• [CONSIGNE]: Poursuivez le récit ci-dessous sur des vacances à Paris avec trois enfants, en reprenant juste après sa dernière phrase.

• [TEXTE CHOISI]:
*****

Quand la visite touristique tourne au marathon.

J'ai pris l'habitude de vous imposer mes compte-rendus de vacances, c'est comme une sorte de soirée diapos deux point zéro. Après Trois enfant à la mer, Trois enfants dans la ville, Trois enfants au Moyen-Âge, Trois enfants dans la zone et Trois enfants à la montagne, je suis certain que vous attendez avec impatience mon feed back sur Paris.
Bon, il y a quand même une excuse utilitaire derrière tous ces articles, c'est de donner des pistes et des solutions pour partir en vacances avec trois enfants et avec un minimum de déplacements en avion et voiture, ce qui est aux antipodes de ce que nous proposent les tour-opérateurs et les lieux touristiques.

Il s'agissait cette fois de profiter d'une occasion improbable pour faire visiter la capitale aux enfants : une de mes pièces de théâtre jouée à Villemoissons sur Orge (91) en plein pendant les vacances scolaires, au printemps. Nous partîmes cinq sans voiture, enfin si, quand même jusqu'à la gare la plus proche, pour arriver jeudi midi à la gare de Lyon, à côté de laquelle nous avions notre hôtel.

*****

• [EXTRAITS DES LIGNES]:
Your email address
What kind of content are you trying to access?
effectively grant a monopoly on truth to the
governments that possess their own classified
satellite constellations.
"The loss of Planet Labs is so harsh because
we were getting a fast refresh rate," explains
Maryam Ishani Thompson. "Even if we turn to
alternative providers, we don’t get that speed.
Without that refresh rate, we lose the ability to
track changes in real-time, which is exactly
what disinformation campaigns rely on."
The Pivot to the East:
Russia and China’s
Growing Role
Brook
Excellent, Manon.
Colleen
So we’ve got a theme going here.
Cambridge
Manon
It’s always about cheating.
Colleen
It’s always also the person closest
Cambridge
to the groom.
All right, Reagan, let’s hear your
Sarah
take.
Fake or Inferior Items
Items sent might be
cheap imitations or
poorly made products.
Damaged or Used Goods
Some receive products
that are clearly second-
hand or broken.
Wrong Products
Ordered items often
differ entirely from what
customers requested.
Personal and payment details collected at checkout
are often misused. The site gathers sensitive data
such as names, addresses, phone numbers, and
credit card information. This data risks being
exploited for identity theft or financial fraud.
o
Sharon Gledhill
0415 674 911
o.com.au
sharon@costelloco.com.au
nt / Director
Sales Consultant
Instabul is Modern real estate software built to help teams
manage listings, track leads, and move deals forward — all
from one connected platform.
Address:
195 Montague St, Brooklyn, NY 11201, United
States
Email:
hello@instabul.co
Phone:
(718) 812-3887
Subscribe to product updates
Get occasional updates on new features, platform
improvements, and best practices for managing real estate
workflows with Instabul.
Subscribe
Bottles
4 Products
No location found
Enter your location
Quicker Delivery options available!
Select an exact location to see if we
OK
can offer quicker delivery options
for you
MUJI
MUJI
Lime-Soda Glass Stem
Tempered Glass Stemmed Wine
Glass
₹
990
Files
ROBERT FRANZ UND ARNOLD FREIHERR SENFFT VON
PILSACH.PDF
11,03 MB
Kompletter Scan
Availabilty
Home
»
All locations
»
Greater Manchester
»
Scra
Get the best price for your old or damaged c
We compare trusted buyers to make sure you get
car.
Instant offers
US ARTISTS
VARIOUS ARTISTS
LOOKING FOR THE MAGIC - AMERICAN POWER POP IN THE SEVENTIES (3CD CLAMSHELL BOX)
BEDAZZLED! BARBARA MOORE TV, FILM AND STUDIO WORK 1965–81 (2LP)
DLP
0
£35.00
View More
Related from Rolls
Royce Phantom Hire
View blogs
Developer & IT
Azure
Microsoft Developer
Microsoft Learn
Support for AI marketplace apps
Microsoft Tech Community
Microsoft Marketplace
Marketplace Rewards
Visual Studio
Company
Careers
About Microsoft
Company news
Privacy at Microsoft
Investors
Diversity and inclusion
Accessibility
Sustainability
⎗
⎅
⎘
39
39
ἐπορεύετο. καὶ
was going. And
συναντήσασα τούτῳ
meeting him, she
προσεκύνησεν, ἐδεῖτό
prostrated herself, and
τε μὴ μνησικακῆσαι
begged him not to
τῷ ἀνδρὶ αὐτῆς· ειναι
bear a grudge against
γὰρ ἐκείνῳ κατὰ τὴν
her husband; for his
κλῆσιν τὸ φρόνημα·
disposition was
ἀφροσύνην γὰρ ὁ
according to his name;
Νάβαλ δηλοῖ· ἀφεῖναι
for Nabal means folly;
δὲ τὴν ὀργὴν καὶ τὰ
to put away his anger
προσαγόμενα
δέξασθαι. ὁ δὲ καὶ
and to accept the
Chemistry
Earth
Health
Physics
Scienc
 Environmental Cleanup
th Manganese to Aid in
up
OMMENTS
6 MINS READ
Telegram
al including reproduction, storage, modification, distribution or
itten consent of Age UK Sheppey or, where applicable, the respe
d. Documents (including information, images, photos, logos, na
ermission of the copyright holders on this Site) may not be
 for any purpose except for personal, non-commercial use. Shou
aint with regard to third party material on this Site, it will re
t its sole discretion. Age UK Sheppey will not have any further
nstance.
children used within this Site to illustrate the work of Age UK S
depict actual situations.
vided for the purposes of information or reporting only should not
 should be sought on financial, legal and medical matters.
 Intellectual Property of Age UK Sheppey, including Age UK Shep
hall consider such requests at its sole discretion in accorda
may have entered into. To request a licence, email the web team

*****

• [RÉPONSE]:
Et le choix de l'hôtel, c'est déjà tout un poème. Une chambre pour cinq, ça ne court pas les rues, et nous ne souhaitions pas nous séparer en deux chambres, déjà parce que ça aurait coûté un bras supplémentaire mais aussi parce qu'on aime bien garder un œil sur nos progénitures (pour mémoire : 7, 10 et 13 ans). Alors je recommande aux familles l'hôtel Le Méditerranéen, situé au 93 rue de Charenton (à deux pas de la gare de Lyon dans le XIIème) qui a le bon goût de proposer une chambre à cinq pour la somme rondelette de 199 euros la nuit (sans les petits-déj évidemment, mais nous avions amené de quoi se les faire nous-mêmes par souci d'économie). La chambre est moche et l'immeuble est vieillissant, le robinet est monté à l'envers (le premier soir on se lave les dents à l'eau chaude et on ne le refait plus), mais l'accueil est fort sympathique, et la situation parfaite pour nous.

Nous étions motivés pour profiter au mieux de ces quatre jours à Paris, et nous avions donc planifié un certain nombre de sorties, commandé à l'avance les tickets de métro correspondants et réservé des choses, à commencer par un itinéraire en bus au sein de la capitale, commenté par audioguide et se terminant par la visite du 2ème étage la Tour Eiffel.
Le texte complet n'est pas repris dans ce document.